A notable member of the ‘war is hell’ canon is Eugene Sledge‘s With the Old Breed: At Peleliu and Okinawa. In this memoir of his time with the Marines in two of the Second World War’s bloodiest battles, Sledge describes an often ignored aspect of the battlefield with a clear, unsparing eye:

Added to the awful stench of the dead of both sides was the repulsive odor of human excrement everywhere. It was all but impossible to practice simple, elemental field sanitation on most areas of Peleliu because of the rocky surface. Field sanitation during maneuvers and combat was the responsibility of each man.
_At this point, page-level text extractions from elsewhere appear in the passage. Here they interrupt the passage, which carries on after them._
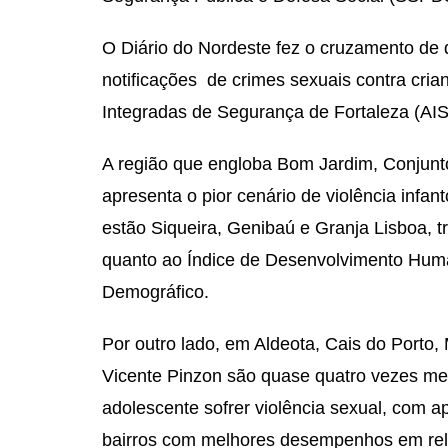
O Diário do Nordeste fez o cruzamento de
notificações de crimes sexuais contra cri
Integradas de Segurança de Fortaleza (AIS
A região que engloba Bom Jardim, Conjunto
apresenta o pior cenário de violência infan
estão Siqueira, Genibaú e Granja Lisboa,
quanto ao Índice de Desenvolvimento Hum
Demográfico.
Por outro lado, em Aldeota, Cais do Porto, 
Vicente Pinzon são quase quatro vezes men
adolescente sofrer violência sexual, com a
bairros com melhores desempenhos em rel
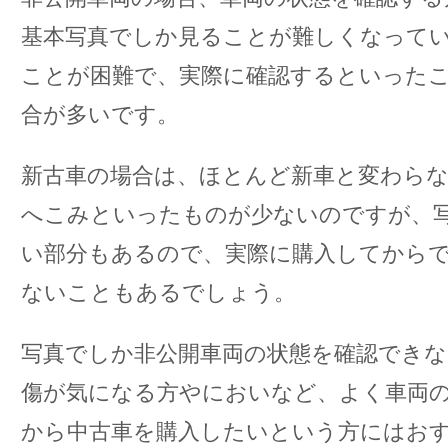
基本写真でしか見ることが難しくなって
ことが困難で、実際に確認するといった
合が多いです。
新古車の場合は、ほとんど新車と変わら
へこみといったものが少ないのですが、
い部分もあるので、実際に購入してから
ないこともあるでしょう。
写真でしか非公開車両の状態を確認でき
傷が気になる方やにおいなど、よく車両
から中古車を購入したいという方にはお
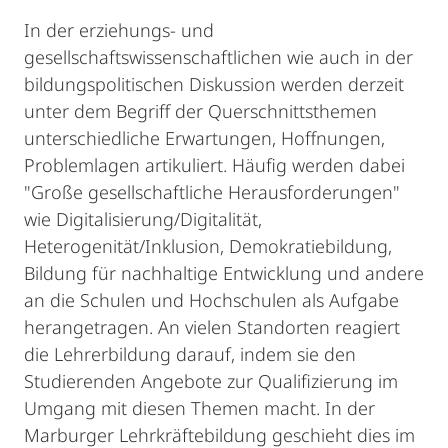
In der erziehungs- und
gesellschaftswissenschaftlichen wie auch in der
bildungspolitischen Diskussion werden derzeit
unter dem Begriff der Querschnittsthemen
unterschiedliche Erwartungen, Hoffnungen,
Problemlagen artikuliert. Häufig werden dabei
"Große gesellschaftliche Herausforderungen"
wie Digitalisierung/Digitalität,
Heterogenität/Inklusion, Demokratiebildung,
Bildung für nachhaltige Entwicklung und andere
an die Schulen und Hochschulen als Aufgabe
herangetragen. An vielen Standorten reagiert
die Lehrerbildung darauf, indem sie den
Studierenden Angebote zur Qualifizierung im
Umgang mit diesen Themen macht. In der
Marburger Lehrkräftebildung geschieht dies im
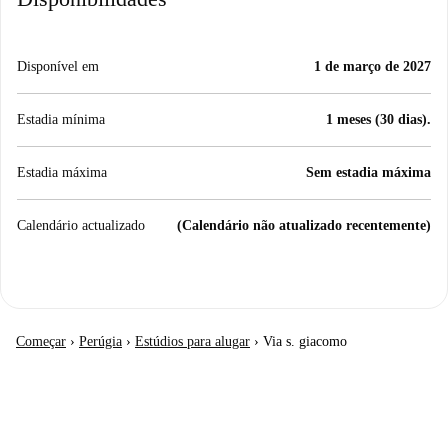
Disponível em
1 de março de 2027
Estadia mínima
1 meses (30 dias).
Estadia máxima
Sem estadia máxima
Calendário actualizado
(Calendário não atualizado recentemente)
Começar
›
Perúgia
›
Estúdios para alugar
›
Via s. giacomo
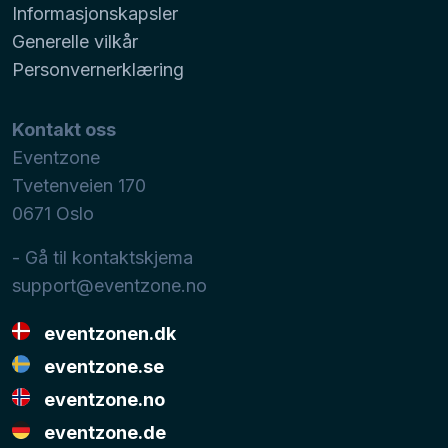
Informasjonskapsler
Generelle vilkår
Personvernerklæring
Kontakt oss
Eventzone
Tvetenveien 170
0671
Oslo
- Gå til kontaktskjema
support@eventzone.no
eventzonen.dk
eventzone.se
eventzone.no
eventzone.de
In short, under normal conditions, he covered his own waste with a scoop of soil. At night when he didn’t dare venture out of his foxhole, he simply used an empty grenade canister or ration can, threw it out of his hole, and scooped dirt over it next day if he wasn’t under heavy enemy fire.

But on Peleliu, except along the beach areas and in the swamps, digging into the coral rock was nearly impossible. Consequently, thousands of men—most of them around the Umurbrogol Pocket in the ridges, many suffering with severe diarrhea, fighting for weeks on an island two miles by six miles—couldn’t practice basic field sanitation. This fundamental neglect caused an already putrid tropical atmosphere to become inconceivably vile.

Conjure up, if you can, with your nose’s ‘eye’, the odor Sledge describes. The glory of war indeed.